(Saved entries)
------
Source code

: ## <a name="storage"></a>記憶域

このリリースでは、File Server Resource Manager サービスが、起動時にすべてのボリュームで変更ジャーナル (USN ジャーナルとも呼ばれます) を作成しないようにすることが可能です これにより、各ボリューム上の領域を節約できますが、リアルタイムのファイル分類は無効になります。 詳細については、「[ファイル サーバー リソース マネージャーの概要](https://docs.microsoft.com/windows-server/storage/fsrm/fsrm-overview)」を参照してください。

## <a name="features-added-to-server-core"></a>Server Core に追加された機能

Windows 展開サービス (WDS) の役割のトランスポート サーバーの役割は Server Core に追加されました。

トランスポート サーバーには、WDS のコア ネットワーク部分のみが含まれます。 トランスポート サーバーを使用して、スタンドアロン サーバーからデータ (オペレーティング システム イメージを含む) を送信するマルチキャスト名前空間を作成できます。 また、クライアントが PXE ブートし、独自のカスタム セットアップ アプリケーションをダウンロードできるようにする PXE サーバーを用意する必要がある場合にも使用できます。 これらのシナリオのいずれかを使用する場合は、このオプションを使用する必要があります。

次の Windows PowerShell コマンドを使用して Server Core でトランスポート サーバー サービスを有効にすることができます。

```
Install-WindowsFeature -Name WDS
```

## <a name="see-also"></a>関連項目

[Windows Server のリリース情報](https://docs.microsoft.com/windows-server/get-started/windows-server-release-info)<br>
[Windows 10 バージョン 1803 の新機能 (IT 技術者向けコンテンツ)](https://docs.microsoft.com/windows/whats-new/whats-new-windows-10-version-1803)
------
→ Goal of the exercise: Show every line of the records above that contains the word "storage".

→ Reply to the task:
: ## <a name="storage"></a>記憶域
このリリースでは、File Server Resource Manager サービスが、起動時にすべてのボリュームで変更ジャーナル (USN ジャーナルとも呼ばれます) を作成しないようにすることが可能です これにより、各ボリューム上の領域を節約できますが、リアルタイムのファイル分類は無効になります。 詳細については、「[ファイル サーバー リソース マネージャーの概要](https://docs.microsoft.com/windows-server/storage/fsrm/fsrm-overview)」を参照してください。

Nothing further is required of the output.